When the compressor was started, as well as during the period of changing the technological regime of receiving and pumping oil from the tanks, the concentration of hydrocarbon gas in the pipeline 16 was 1-18%. In this case, a signal from the analyzer 15 opened the control valve 14 through which it was supplied to the mixer 12 natural gas (methane) in an amount of 2-100 nm3 / h.

The gas-air mixture was kept in a turbulent flow for 30 s and, at a hydrocarbon gas concentration of 30-60%, was supplied to the compressor 17, and then to the consumer (in the boiler room of the oil pumping station). Since the gas from the gas pipeline consisted mainly (95-96%) of methane, the ignition limits of the gas-air mixture were specified for this component (5-15%), and the doubled upper limit was 30%.

Thanks to the use of a low hydrocarbon concentration of 1-42 mol. %, the reliable operation of the SFM system was achieved not only during periods when there was no air in the vapor volumes of the tanks and pure hydrocarbon gas was received at the compressor, but also when gas with a significant concentration (99-58%) of air was supplied from the tanks , t

5 Since the oil pumping station operated mainly in transit mode without oil entering the reservoirs, the latter was carried out only in cases of violation of the technological regimes of oil refining and oil refueling (non-standard in field treatment plants, accidents at oil pipelines, etc.), the method according to prototype, providing a slight reduction in oil losses and harmful emissions into the atmosphere (by an average of 9.9 tons / day). while the proposed - at 18.6 tons / day. Due to more complete combustion of gas in the boiler room, due to the preparation of the gas-air mixture, the gas flow rate, taking into account the supply

0 light fractions were reduced by 96%.

Technical and economic indicators of the proposed method in relation to an oil pumping station with a volume

5 pumpings of 9600 t / day of oil are given in the table.

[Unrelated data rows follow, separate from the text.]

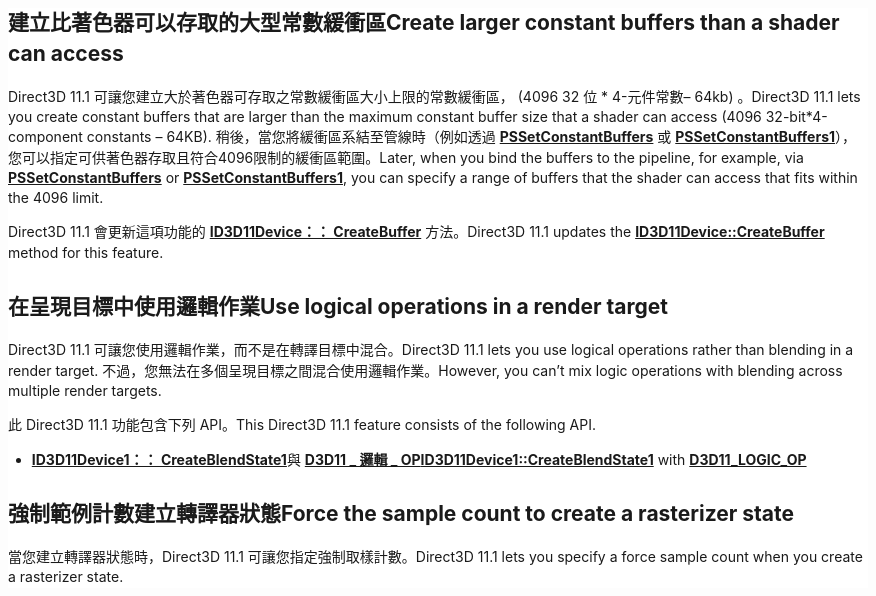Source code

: ## <a name="create-larger-constant-buffers-than-a-shader-can-access"></a><span data-ttu-id="bdfdb-186">建立比著色器可以存取的大型常數緩衝區</span><span class="sxs-lookup"><span data-stu-id="bdfdb-186">Create larger constant buffers than a shader can access</span></span>

<span data-ttu-id="bdfdb-187">Direct3D 11.1 可讓您建立大於著色器可存取之常數緩衝區大小上限的常數緩衝區， (4096 32 位 \* 4-元件常數– 64kb) 。</span><span class="sxs-lookup"><span data-stu-id="bdfdb-187">Direct3D 11.1 lets you create constant buffers that are larger than the maximum constant buffer size that a shader can access (4096 32-bit\*4-component constants – 64KB).</span></span> <span data-ttu-id="bdfdb-188">稍後，當您將緩衝區系結至管線時（例如透過 [**PSSetConstantBuffers**](/windows/desktop/api/D3D11/nf-d3d11-id3d11devicecontext-pssetconstantbuffers) 或 [**PSSetConstantBuffers1**](/windows/desktop/api/D3D11_1/nf-d3d11_1-id3d11devicecontext1-pssetconstantbuffers1)），您可以指定可供著色器存取且符合4096限制的緩衝區範圍。</span><span class="sxs-lookup"><span data-stu-id="bdfdb-188">Later, when you bind the buffers to the pipeline, for example, via [**PSSetConstantBuffers**](/windows/desktop/api/D3D11/nf-d3d11-id3d11devicecontext-pssetconstantbuffers) or [**PSSetConstantBuffers1**](/windows/desktop/api/D3D11_1/nf-d3d11_1-id3d11devicecontext1-pssetconstantbuffers1), you can specify a range of buffers that the shader can access that fits within the 4096 limit.</span></span>

<span data-ttu-id="bdfdb-189">Direct3D 11.1 會更新這項功能的 [**ID3D11Device：： CreateBuffer**](/windows/desktop/api/D3D11/nf-d3d11-id3d11device-createbuffer) 方法。</span><span class="sxs-lookup"><span data-stu-id="bdfdb-189">Direct3D 11.1 updates the [**ID3D11Device::CreateBuffer**](/windows/desktop/api/D3D11/nf-d3d11-id3d11device-createbuffer) method for this feature.</span></span>

## <a name="use-logical-operations-in-a-render-target"></a><span data-ttu-id="bdfdb-190">在呈現目標中使用邏輯作業</span><span class="sxs-lookup"><span data-stu-id="bdfdb-190">Use logical operations in a render target</span></span>

<span data-ttu-id="bdfdb-191">Direct3D 11.1 可讓您使用邏輯作業，而不是在轉譯目標中混合。</span><span class="sxs-lookup"><span data-stu-id="bdfdb-191">Direct3D 11.1 lets you use logical operations rather than blending in a render target.</span></span> <span data-ttu-id="bdfdb-192">不過，您無法在多個呈現目標之間混合使用邏輯作業。</span><span class="sxs-lookup"><span data-stu-id="bdfdb-192">However, you can’t mix logic operations with blending across multiple render targets.</span></span>

<span data-ttu-id="bdfdb-193">此 Direct3D 11.1 功能包含下列 API。</span><span class="sxs-lookup"><span data-stu-id="bdfdb-193">This Direct3D 11.1 feature consists of the following API.</span></span>

-   <span data-ttu-id="bdfdb-194">[**ID3D11Device1：： CreateBlendState1**](/windows/desktop/api/D3D11_1/nf-d3d11_1-id3d11device1-createblendstate1)與 [ **D3D11 \_ 邏輯 \_ OP**](/windows/desktop/api/D3D11_1/ne-d3d11_1-d3d11_logic_op)</span><span class="sxs-lookup"><span data-stu-id="bdfdb-194">[**ID3D11Device1::CreateBlendState1**](/windows/desktop/api/D3D11_1/nf-d3d11_1-id3d11device1-createblendstate1) with [**D3D11\_LOGIC\_OP**](/windows/desktop/api/D3D11_1/ne-d3d11_1-d3d11_logic_op)</span></span>

## <a name="force-the-sample-count-to-create-a-rasterizer-state"></a><span data-ttu-id="bdfdb-195">強制範例計數建立轉譯器狀態</span><span class="sxs-lookup"><span data-stu-id="bdfdb-195">Force the sample count to create a rasterizer state</span></span>

<span data-ttu-id="bdfdb-196">當您建立轉譯器狀態時，Direct3D 11.1 可讓您指定強制取樣計數。</span><span class="sxs-lookup"><span data-stu-id="bdfdb-196">Direct3D 11.1 lets you specify a force sample count when you create a rasterizer state.</span></span>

The table shows that the application of the proposed method allowed to reduce oil loss from fumes by 97%

0 (instead of 52% of the prototype), reduce harmful emissions into the atmosphere by 8.7 thousand tons / g, reduce the consumption of natural gas for heating by 700 m / g. Economical effect

5 amounted to 827 thousand rubles / g compared with 216 thousand rubles / r when using the known method.

Claims (1)

SUMMARY OF THE INVENTION A method for capturing light fractions of oil or oil products when stored in tanks, including redistributing hydrocarbon vapor between tanks, delivering a steam-air mixture to a condensate collector, compressing it and supplying it to a consumer, characterized in that, in order to reduce losses during purging of steam volumes reservoirs from air until they are replaced with gas or the reservoir system is put into operation and its functioning is restored after compressor shutdown while reducing dnyh emissions before compressing the selected air-steam mixture is compounded with the hydrocarbon gas in turbulent flow in a ratio that prevents ignition of the mixture.